→ Texte source
**********

A cet égard, elle s'inquiète de la rédaction du nouvel article L. 2222-4 du code de la santé publique, créé par l'article 11 bis du projet de loi qui procède, dans le même temps, à l'abrogation de l'article 223-12 du code pénal. En effet, le simple transfert du code pénal au code de la santé publique des dispositions punissant le fait de fournir à la femme les moyens matériels de pratiquer une interruption de grossesse sur elle-même risque, en l'état, d'interdire le recours aux techniques ambulatoires d'IVG. Aussi paraît-il absolument indispensable de préciser que ne sont pas visés par cet article L. 2222-4 les traitements délivrés par des praticiens dans le cadre des conventions qu'ils concluent avec les établissements d'IVG.

Pour achever cet examen des dispositions du projet de loi relatives à l'IVG, votre Délégation souhaite mentionner les trois mesures à caractère pénal qui lui paraissent les plus importantes.

**********

(Enregistrements d'un jeu de données)
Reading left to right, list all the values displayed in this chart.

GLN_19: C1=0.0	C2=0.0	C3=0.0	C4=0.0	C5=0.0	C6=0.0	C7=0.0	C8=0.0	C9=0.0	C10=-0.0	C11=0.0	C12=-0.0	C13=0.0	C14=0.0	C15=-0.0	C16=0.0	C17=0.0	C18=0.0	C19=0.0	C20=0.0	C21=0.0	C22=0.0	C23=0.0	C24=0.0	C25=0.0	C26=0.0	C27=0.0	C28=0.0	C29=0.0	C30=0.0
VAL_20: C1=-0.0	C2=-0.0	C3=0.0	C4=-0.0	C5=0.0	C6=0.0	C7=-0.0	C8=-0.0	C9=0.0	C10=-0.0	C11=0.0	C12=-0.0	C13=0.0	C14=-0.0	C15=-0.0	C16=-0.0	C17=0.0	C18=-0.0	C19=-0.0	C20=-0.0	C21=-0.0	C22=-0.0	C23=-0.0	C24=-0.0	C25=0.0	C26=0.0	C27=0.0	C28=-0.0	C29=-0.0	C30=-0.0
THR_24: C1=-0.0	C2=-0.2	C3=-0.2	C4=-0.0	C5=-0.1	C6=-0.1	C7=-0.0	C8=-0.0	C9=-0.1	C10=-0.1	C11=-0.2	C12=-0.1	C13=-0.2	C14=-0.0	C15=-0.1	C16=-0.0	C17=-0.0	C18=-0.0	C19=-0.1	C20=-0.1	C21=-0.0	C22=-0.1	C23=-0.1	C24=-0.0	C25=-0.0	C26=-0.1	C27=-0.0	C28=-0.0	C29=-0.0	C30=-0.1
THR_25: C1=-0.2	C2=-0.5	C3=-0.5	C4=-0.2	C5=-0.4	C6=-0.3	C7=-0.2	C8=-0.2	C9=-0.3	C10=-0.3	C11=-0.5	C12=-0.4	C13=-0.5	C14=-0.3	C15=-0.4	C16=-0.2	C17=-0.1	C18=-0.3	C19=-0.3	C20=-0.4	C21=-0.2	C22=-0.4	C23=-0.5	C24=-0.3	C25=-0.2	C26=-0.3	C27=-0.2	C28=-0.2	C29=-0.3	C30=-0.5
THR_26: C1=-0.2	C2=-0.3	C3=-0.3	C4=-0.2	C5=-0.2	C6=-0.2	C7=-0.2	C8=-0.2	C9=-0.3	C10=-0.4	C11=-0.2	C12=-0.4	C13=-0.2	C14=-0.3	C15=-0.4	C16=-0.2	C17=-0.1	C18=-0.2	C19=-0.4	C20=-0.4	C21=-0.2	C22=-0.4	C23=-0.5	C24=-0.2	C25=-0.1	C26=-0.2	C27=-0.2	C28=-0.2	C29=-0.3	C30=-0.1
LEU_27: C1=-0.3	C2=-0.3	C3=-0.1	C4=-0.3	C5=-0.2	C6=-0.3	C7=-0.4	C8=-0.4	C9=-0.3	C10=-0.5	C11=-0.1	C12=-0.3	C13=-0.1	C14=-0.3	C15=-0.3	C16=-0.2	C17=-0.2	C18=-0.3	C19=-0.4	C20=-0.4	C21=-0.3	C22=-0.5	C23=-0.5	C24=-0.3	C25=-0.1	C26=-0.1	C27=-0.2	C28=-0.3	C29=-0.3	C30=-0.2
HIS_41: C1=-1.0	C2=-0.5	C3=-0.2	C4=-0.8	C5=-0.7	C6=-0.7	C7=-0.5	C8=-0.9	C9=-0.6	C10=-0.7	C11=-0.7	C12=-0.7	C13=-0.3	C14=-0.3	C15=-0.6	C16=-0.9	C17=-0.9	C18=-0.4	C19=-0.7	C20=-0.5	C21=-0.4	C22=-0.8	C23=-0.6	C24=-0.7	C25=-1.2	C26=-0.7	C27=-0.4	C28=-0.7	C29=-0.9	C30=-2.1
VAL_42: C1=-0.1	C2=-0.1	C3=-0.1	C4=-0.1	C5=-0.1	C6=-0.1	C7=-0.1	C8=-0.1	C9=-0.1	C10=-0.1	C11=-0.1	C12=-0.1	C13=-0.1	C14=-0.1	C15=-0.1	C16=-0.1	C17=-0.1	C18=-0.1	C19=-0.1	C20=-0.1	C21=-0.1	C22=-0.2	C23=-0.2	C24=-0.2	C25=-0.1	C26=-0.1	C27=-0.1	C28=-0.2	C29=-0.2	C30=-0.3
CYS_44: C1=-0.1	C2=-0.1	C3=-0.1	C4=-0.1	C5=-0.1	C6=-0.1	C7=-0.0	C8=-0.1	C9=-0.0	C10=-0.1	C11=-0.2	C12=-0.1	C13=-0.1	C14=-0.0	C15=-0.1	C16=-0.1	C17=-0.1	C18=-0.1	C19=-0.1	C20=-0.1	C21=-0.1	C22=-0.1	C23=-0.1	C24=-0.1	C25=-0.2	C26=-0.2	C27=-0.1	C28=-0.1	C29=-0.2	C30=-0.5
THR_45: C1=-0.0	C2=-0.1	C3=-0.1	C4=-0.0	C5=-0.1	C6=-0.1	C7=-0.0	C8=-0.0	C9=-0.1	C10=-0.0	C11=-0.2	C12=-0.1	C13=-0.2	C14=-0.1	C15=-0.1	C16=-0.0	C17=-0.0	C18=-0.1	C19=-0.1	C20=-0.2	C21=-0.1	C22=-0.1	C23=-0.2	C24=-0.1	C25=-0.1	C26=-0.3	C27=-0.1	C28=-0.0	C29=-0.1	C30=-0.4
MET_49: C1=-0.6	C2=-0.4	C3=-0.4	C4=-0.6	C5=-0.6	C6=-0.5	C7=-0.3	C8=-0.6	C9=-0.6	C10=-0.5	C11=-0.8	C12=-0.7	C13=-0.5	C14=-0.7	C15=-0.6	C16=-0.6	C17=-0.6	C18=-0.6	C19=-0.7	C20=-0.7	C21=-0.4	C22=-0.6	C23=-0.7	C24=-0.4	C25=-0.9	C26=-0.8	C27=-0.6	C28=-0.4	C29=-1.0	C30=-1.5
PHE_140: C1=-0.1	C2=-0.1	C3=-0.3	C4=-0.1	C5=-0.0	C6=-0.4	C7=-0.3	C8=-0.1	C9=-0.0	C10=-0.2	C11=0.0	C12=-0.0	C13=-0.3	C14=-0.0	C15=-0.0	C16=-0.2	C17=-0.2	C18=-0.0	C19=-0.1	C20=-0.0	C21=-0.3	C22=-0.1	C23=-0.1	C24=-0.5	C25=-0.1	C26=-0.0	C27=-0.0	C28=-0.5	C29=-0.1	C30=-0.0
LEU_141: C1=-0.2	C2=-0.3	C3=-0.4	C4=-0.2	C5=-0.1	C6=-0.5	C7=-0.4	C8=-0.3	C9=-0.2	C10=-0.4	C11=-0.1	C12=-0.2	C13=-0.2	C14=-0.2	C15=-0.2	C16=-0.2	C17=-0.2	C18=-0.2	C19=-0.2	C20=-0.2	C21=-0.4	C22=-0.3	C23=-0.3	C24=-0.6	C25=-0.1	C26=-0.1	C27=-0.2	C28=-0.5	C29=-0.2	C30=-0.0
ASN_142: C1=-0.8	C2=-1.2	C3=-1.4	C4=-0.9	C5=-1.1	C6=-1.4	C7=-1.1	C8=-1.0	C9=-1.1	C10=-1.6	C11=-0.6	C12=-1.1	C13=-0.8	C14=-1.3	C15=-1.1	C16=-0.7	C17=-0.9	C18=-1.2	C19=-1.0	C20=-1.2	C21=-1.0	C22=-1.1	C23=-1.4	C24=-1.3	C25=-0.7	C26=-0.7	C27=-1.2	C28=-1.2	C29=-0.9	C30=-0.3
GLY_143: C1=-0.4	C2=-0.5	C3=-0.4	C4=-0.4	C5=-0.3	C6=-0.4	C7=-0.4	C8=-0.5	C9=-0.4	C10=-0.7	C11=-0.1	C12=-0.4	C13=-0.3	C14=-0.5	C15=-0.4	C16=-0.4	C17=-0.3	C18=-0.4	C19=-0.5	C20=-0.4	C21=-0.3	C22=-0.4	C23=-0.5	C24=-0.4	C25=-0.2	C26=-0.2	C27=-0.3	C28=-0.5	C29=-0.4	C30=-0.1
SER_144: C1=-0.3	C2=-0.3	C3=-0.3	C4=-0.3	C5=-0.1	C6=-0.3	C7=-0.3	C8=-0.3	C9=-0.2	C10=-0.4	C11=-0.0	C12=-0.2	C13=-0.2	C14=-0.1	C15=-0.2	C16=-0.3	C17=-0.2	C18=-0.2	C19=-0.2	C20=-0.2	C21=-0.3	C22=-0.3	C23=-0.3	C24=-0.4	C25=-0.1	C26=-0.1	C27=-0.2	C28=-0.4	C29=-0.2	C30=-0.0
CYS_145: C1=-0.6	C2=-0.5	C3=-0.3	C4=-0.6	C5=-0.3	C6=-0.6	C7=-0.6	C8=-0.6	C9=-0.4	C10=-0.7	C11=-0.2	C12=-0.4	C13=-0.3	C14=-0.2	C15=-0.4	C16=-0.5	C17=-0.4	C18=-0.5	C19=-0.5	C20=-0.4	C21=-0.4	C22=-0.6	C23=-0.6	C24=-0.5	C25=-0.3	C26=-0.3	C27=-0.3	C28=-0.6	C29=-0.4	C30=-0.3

**********

→ Actions à mener
(1) Recopiez en le modifiant le passage du texte sur l'IVG allant de « A cet égard, elle » jusqu'à « les établissements d'IVG. », en y remplaçant « praticiens » par « médecins ».
(2) Poursuivez le texte sur les dispositions du projet de loi relatives à l'IVG à la suite de sa dernière phrase.

→ Résultats par tâche
(1)
A cet égard, elle s'inquiète de la rédaction du nouvel article L. 2222-4 du code de la santé publique, créé par l'article 11 bis du projet de loi qui procède, dans le même temps, à l'abrogation de l'article 223-12 du code pénal. En effet, le simple transfert du code pénal au code de la santé publique des dispositions punissant le fait de fournir à la femme les moyens matériels de pratiquer une interruption de grossesse sur elle-même risque, en l'état, d'interdire le recours aux techniques ambulatoires d'IVG. Aussi paraît-il absolument indispensable de préciser que ne sont pas visés par cet article L. 2222-4 les traitements délivrés par des médecins dans le cadre des conventions qu'ils concluent avec les établissements d'IVG.

(2)
La première consiste en l'abrogation des dispositions qui prohibent l'incitation à l'IVG. Bien que tombées en désuétude, ces dispositions, qui figuraient dans le code de la santé publique et dans un décret-loi du 29 juillet 1939 relatif à la famille et à la natalité française, constituent une menace pour l'action des structures et associations accompagnant les femmes dans leurs démarches d'IVG. Il n'est pas rationnel de prévoir que celles-ci peuvent être entendues et conseillées, notamment sur les méthodes utilisées et sur les lieux dans lesquels sont réalisées les interventions, par des professionnels et des militants compétents et, dans le même temps, conserver dans notre arsenal législatif des dispositions qui incriminent cette information. En outre, sur le plan des principes, de telles mesures sont choquantes en ce qu'elles suggèrent que l'IVG est répréhensible, ou à tout le moins tout juste tolérée, puisqu'il est interdit d'en parler. Or, l'IVG est un droit des femmes, reconnu par la loi. C'est à ce double titre que votre Délégation se félicite que soient supprimées les sanctions pénales ci-dessus évoquées .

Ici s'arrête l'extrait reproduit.